Bolton experienced a similar medical trauma in 2004 when retired Senegal striker Khalilou Fadiga collapsed on the pitch before a League Cup game, also against Tottenham. He returned to training 11 days after undergoing surgery to treat a heart problem that required an automatic defibrillator to be implanted, and later returned to action.
Bolton chairman Phil Gartside urged fans around the world "to keep Fabrice in their prayers" in the hope of a similar recovery.
On Sunday, fans left flowers, Muamba shirts and scarves at Bolton's Reebok stadium, while there were public displays of support in grounds across Europe.
Former Bolton defender Gary Cahill celebrated scoring his first Chelsea goal in an FA Cup match against Leicester by unveiling a "Pray 4 Muamba" T-shirt. In the Spanish capital, Real Madrid players donned "Get well soon Muamba" tops before kickoff against Malaga.
FIFA President Sepp Blatter said on Twitter: "Shocked to hear about Fabrice Muamba. My thoughts are with him and his family, his club & loved ones at this difficult time."
As Muamba's teammates try to deal with the shock, their game against Aston Villa in the Premier League on Tuesday has been postponed.
"I have worked with Fabrice as a player at Birmingham and he has always been a terrific lad, nothing other than the perfect professional," Villa manager Alex McLeish said. "He trained every day the way he went to play in games, full of intensity and enthusiasm. He is a manager's dream in terms of his commitment to the team ... the massive response throughout Europe and the world of football underlines how everybody has been touched by this tragic development."

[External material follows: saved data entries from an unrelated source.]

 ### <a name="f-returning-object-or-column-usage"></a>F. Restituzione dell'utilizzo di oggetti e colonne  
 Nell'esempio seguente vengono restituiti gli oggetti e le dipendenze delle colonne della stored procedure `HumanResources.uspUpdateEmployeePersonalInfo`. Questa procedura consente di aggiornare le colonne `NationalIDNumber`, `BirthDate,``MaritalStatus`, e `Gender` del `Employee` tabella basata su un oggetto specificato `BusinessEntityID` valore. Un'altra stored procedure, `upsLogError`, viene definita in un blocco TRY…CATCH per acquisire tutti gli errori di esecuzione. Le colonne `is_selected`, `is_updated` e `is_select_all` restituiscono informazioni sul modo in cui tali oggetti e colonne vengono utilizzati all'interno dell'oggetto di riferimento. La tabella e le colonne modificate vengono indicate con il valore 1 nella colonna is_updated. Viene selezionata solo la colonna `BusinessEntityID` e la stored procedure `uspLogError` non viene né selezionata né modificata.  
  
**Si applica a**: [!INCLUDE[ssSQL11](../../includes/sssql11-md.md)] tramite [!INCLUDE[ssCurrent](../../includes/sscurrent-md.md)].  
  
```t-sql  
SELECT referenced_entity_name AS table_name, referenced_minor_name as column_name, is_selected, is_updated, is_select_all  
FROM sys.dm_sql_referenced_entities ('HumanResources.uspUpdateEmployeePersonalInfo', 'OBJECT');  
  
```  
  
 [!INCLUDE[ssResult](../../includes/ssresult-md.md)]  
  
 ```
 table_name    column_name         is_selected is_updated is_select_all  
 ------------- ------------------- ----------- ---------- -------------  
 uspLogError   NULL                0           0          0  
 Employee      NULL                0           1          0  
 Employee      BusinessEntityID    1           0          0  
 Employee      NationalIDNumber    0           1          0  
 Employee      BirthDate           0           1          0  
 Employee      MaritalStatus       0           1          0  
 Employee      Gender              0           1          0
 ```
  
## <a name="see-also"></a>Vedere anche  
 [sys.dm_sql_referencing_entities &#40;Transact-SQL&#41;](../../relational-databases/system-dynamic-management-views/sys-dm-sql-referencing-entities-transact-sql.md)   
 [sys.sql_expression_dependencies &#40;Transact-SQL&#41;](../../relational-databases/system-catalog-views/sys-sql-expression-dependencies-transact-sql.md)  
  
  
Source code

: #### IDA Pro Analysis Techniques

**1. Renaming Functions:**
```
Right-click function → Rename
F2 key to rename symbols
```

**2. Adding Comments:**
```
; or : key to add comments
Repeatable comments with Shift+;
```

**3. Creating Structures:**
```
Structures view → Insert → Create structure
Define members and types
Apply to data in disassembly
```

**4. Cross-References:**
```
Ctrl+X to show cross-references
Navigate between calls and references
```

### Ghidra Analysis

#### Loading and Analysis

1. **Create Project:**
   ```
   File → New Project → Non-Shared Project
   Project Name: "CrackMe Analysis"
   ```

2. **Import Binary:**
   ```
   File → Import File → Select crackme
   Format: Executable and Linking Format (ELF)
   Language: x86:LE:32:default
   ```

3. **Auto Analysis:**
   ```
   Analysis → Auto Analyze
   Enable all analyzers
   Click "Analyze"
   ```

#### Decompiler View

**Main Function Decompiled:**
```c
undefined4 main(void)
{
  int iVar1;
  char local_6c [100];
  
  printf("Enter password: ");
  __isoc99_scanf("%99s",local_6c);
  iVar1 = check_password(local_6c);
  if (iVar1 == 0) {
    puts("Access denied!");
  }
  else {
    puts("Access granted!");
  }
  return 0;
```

Fabrice Ndala Muamba was born in what was then called Zaire on April 6, 1988. His father, Marcel, was forced to flee to England before the rest of his family from what is now called Congo amid a civil war. He had worked for the regime of Mobutu Sese Seko, who was overthrown as president in 1997.
The rest of his family, including Fabrice, joined him in England in 1999 after they were granted asylum.
Reflecting on his troubled upbringing last year, Muamba said: "It's Africa, isn't it? That's the type of continent it is. There are always dramas, wars and stuff."
His road to a professional footballing career started when he joined Arsenal's youth academy in 2002.
He made his debut at age 17 on Oct. 25, 2005, in the League Cup at Sunderland, and was loaned to Birmingham in the League Championship the following season. The loan was made permanent in May 2007, and he made his Premier League debut for Birmingham in 2007-08 before joining Bolton in June 2008 in a deal worth more than 5 million pounds ($8 million).
Muamba, a father of one, has been part of England's youth team system and was a member of its team at last year's European Under-21 Championship. He came on as a substitute against Ukraine and started against the Czech Republic.